:: GIVEN ENTRIES ::
++++++++++

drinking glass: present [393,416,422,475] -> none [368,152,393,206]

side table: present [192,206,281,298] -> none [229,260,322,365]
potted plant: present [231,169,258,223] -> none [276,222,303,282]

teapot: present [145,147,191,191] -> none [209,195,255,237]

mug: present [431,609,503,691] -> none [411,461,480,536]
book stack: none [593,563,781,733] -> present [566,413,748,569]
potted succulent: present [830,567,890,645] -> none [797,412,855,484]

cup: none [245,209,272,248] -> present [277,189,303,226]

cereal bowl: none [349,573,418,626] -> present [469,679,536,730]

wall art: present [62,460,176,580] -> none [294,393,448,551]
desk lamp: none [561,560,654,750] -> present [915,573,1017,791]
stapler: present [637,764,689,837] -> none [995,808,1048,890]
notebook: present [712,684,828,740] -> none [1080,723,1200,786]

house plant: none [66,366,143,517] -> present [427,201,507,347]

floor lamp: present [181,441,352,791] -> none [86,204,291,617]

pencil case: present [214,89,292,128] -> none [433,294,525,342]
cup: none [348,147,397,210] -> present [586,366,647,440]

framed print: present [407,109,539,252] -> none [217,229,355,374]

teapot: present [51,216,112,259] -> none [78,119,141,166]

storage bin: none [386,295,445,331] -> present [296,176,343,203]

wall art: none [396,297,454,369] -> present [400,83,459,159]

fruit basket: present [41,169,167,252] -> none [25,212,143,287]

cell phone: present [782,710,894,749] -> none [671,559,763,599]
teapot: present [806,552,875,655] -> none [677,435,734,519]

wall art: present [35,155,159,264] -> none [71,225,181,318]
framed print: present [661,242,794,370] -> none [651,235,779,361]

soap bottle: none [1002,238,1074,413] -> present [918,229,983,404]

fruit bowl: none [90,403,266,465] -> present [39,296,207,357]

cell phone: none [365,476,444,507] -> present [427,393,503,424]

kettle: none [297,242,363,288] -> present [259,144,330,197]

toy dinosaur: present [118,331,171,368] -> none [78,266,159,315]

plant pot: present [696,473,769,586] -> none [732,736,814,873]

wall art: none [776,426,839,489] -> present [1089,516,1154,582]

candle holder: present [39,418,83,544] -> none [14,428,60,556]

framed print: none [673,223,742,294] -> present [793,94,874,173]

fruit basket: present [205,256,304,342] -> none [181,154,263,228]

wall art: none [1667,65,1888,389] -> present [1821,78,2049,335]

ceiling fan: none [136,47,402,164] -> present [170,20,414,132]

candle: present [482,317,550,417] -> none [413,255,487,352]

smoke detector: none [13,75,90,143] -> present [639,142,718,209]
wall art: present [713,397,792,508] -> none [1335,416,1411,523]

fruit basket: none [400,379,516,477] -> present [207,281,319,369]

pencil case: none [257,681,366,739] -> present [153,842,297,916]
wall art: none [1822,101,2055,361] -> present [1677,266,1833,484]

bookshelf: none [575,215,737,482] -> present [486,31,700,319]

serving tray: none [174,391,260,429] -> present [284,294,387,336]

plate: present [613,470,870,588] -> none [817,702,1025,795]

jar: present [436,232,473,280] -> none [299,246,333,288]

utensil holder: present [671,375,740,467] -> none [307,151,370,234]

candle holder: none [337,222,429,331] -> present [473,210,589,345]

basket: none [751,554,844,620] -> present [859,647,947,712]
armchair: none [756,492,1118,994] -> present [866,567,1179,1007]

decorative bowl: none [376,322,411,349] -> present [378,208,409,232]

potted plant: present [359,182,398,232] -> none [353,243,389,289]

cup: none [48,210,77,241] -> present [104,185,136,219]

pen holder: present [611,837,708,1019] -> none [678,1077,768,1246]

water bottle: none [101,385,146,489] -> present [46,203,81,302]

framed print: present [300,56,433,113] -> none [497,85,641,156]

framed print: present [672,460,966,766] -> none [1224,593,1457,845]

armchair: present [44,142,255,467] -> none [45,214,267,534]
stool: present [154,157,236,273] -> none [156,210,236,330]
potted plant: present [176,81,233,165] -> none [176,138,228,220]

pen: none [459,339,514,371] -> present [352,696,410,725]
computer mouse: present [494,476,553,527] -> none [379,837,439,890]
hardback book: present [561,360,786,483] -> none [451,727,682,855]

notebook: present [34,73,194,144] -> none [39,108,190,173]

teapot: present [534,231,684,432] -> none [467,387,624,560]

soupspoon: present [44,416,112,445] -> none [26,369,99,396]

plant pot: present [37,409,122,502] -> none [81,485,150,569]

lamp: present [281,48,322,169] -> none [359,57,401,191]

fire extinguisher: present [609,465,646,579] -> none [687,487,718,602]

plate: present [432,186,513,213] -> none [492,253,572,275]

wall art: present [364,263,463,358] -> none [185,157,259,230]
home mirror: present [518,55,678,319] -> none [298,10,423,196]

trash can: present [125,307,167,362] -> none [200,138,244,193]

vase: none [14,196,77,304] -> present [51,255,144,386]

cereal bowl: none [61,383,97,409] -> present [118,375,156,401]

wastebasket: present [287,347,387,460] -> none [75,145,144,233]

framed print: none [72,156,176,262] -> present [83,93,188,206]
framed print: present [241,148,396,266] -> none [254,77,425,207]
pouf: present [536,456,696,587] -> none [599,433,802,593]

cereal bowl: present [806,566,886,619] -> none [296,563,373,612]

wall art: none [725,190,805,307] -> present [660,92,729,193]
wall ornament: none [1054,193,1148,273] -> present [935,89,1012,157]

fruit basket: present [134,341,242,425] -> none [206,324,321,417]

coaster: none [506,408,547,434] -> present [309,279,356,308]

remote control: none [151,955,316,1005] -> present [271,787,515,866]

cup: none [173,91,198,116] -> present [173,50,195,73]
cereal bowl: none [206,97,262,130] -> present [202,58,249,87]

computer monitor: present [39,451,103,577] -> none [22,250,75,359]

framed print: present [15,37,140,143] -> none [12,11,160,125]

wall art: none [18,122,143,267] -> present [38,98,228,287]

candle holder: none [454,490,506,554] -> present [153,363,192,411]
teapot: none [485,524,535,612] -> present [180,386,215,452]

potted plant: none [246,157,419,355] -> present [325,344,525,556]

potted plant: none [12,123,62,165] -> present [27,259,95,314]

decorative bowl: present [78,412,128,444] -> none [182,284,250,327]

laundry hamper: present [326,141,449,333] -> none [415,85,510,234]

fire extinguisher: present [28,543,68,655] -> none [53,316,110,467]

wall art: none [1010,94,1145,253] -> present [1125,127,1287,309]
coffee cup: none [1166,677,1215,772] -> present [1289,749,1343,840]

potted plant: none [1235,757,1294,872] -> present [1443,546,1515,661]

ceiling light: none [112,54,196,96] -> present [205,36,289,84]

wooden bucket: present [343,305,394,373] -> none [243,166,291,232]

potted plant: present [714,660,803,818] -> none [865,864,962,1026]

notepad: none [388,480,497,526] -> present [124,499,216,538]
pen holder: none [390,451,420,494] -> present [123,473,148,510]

++++++++++

:: EXERCISE REQUIREMENTS ::
All lines of the material that contain the word "teapot" should be listed.

:: RESULT BELOW ::
teapot: present [145,147,191,191] -> none [209,195,255,237]
teapot: present [51,216,112,259] -> none [78,119,141,166]
teapot: present [806,552,875,655] -> none [677,435,734,519]
teapot: present [534,231,684,432] -> none [467,387,624,560]
teapot: none [485,524,535,612] -> present [180,386,215,452]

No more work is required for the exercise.